Science Business: EU announces two scrutiny bodies to tackle red tape
A new push to cool what critics perceive as the over-active Brussels legislative machine is welcomed by industry, but denounced by NGOs as a bonfire of standards
The European Commission is to beef up its capacity to measure if and by how much EU legislation will burden small businesses, with a new seven-member board to vet and stress-test plans for new legislation and powers to carry out retrospective evaluations of existing rules.
“Today, some of the toughest criticism of the EU comes from SMEs,” said Commission vice-president Frans Timmermans announcing the plan. “Down the road I want to hear SMEs say, ‘the boys and girls of Brussels are doing it better now’.”
“The idea is good,” said Markus Pieper, centre-right politician and chair of a European Parliament working group called the SME Circle. “But it can make an impact only if the board is 100 per cent independent, like similar institutions in Germany and the UK, and has the power to stop legislative proposals.”
A fully independent panel, however, is not on the menu. The new board will have three Commission officials, three external members and a chair, who will be the Commission’s deputy director-general responsible for EU’s push for ‘Better Regulation’.
In addition, Timmermans announced the formation of Regulatory Fitness and Performance, or Refit, a programme to cut red tape and simplify EU law.
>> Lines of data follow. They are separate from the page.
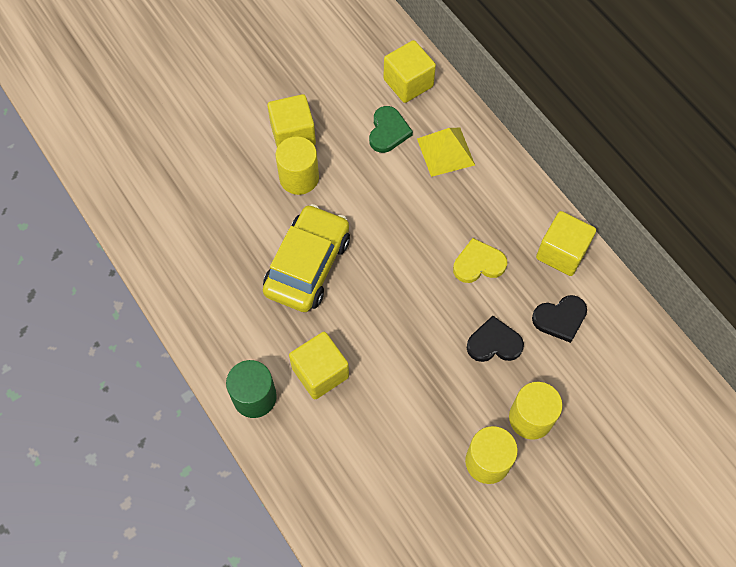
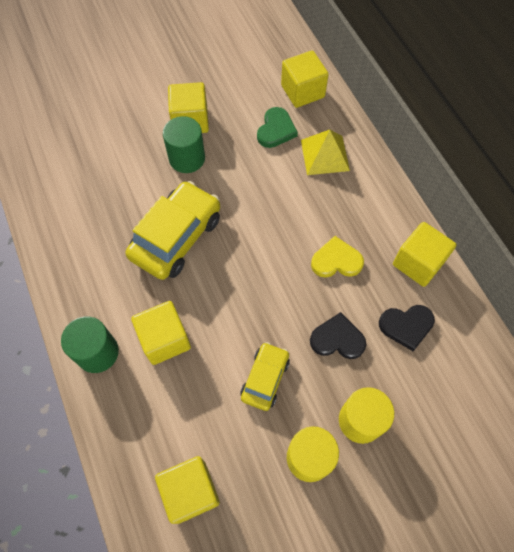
camera: 10 degrees right, 0 degrees up
(299, 178) = (187, 158): yellow cylinder -> green cylinder
(379, 512) = (190, 491): none -> yellow cube
(429, 394) = (265, 378): none -> yellow car

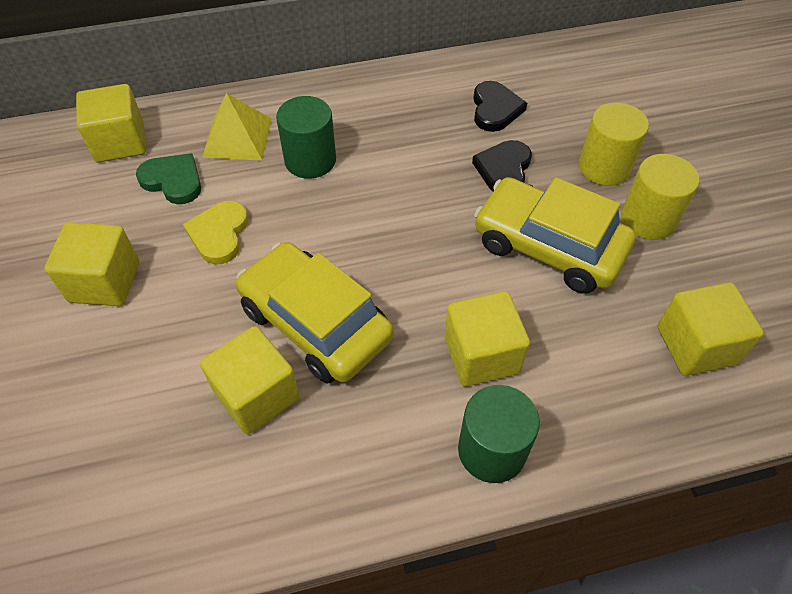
camera: 80 degrees left, 10 degrees down
(187, 158) = (176, 294): green cylinder -> green cylinder (310, 160)
(265, 378) = (548, 246): yellow car -> yellow car, size x1.76
(336, 261) = (398, 153): yellow heart -> yellow heart (219, 234)
(418, 263) = (418, 85): yellow cube -> yellow cube (257, 395)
A group of experts from business and civil society and all 28 EU member states will provide advice and a Refit website with a “Lighten the Load — Have Your Say” feature, will encourage people to, “Tell us what you find irritating, burdensome, or in need of improvement.”
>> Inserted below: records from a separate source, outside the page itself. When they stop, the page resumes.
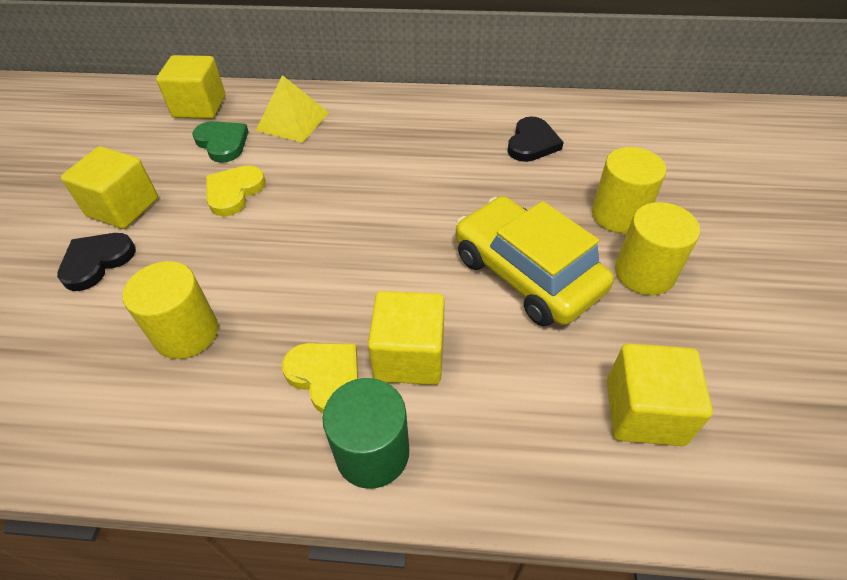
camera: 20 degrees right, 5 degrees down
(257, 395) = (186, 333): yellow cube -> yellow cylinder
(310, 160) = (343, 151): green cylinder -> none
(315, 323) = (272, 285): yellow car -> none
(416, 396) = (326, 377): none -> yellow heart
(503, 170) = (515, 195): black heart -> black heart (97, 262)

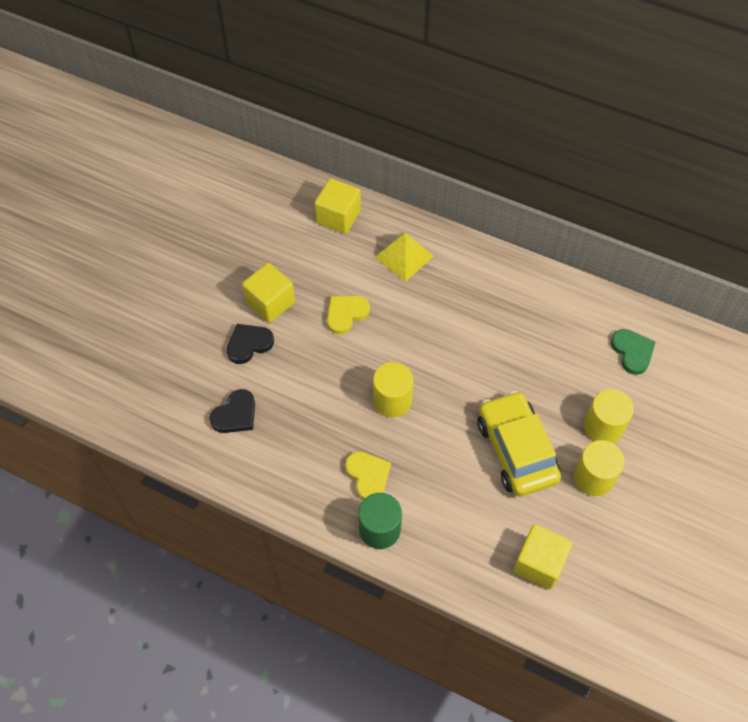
camera: 20 degrees right, 10 degrees up
(186, 333) = (295, 417): yellow cylinder -> yellow cylinder (392, 400)
(222, 143) = (347, 262): green heart -> green heart (632, 352)
(409, 356) = (420, 480): yellow cube -> none
(532, 143) = (575, 340): black heart -> black heart (235, 414)

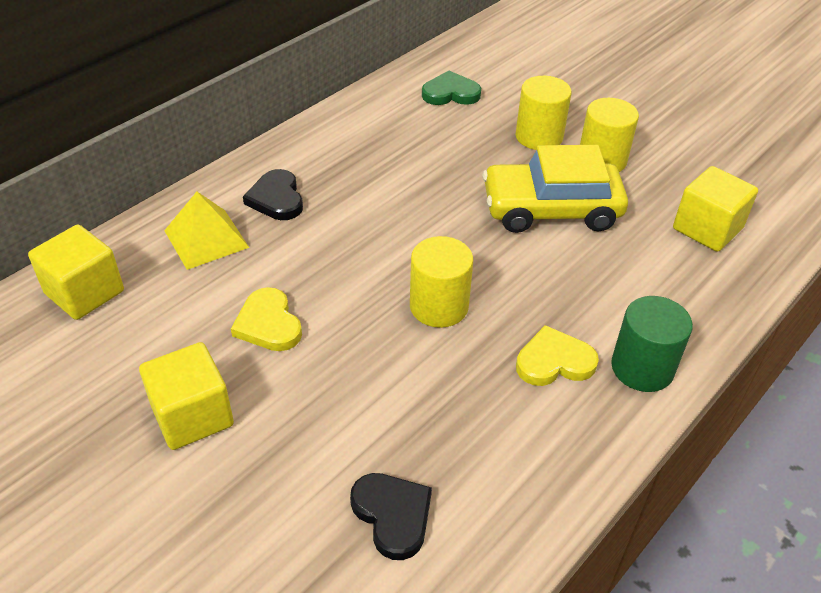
camera: 75 degrees left, 15 degrees down
(249, 344) = (259, 465): black heart -> black heart (276, 199)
Attempts to cut EU red tape are nothing new of course. A stress-test last June for example singled out 53 initiatives that should be scrapped. What appears different now is the vim with which the Commission is approaching the task. Timmermans, in his role as legislative gatekeeper, has not been shy of wielding the scissors and the new Commission is certainly cutting back on legislation, with only 23 legislative initiatives planned for this year, compared to 100 per year under the previous Barosso Commission.
Timmermans acknowledged this is part of a broader effort to quell critics who say Brussels is an overactive machine. “Eurosceptics are not wrong by definition. Eurosceptics annoy me because they are sometimes right. And when they are right we have to answer to them,” he said.
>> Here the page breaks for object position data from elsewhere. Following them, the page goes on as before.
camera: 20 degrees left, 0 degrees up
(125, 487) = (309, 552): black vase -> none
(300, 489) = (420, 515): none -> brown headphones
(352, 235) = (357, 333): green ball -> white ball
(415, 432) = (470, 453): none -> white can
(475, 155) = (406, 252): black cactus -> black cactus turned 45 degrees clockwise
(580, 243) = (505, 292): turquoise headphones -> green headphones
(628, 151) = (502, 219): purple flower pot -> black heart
More input from the public
Timmermans said there will be a broader effort to open up the legislative process. “[The new scheme] will allow everyone to see what the cooks are doing in the kitchen,” he noted.
The period where the Commission invites comment from the public will be extended. Luc Hendrickx, director of enterprise policy and external relations with the Brussels-based European Association of Craft, Small and Medium-Sized Enterprises, applauded the move. “Better consultation leads to better implementation of laws and more acceptance,” he said. Business Europe, an industry lobby, also welcomed the initiative.
Under the new plan, interested organisations will also be consulted after new laws have been adopted, to check how well they are working.
For the first time, certain clauses which provide greater detail on how to put a new law into practice will be opened up to the public.
However, the proposed window of four weeks for public comments is not long enough, according to the European Small Business Alliance which said, “Four weeks is not a lot of time to respond and it will be very difficult to consult members within this short time frame.”
For others, allowing interested parties longer to comment would too time-consuming. The European Parliament’s Green group, was strongly critical of the announcement, releasing a statement that said the move “must not lead to paralysis by analysis.”
A de-regulation coup
Non-governmental bodies (NGOs) were sceptical , saying the Commission’s red tape bonfire will lead to falling standards for environment and health or safety-related laws.
For NGOs, the term red tape is often misleading or counter-productive. While European rules on light bulbs and vacuum cleaners are characterised by some corporates as classic Brussels red tape, NGOs point to the positive impact these laws have on annual energy savings.
In advance of the announcement more than 50 groups comprising a wide range of public interest groups including consumer, environmental, development, financial, social, and public health organisations and trade unions, said they are forming the ‘Better Regulation Watchdog’.
“What the European Commission presents as a ‘better regulation’ agenda is in reality all about deregulation. In response to strong business lobbying, the Commission is planning to weaken, delay and scrap environmental standards,” said Magda Stoczkiewicz, director of Friends of the Earth Europe, one of the watchdog’s members.
Timmermans stressed this is not the intention. “There’s not a single European standard we intend to lower with this agenda,” he said.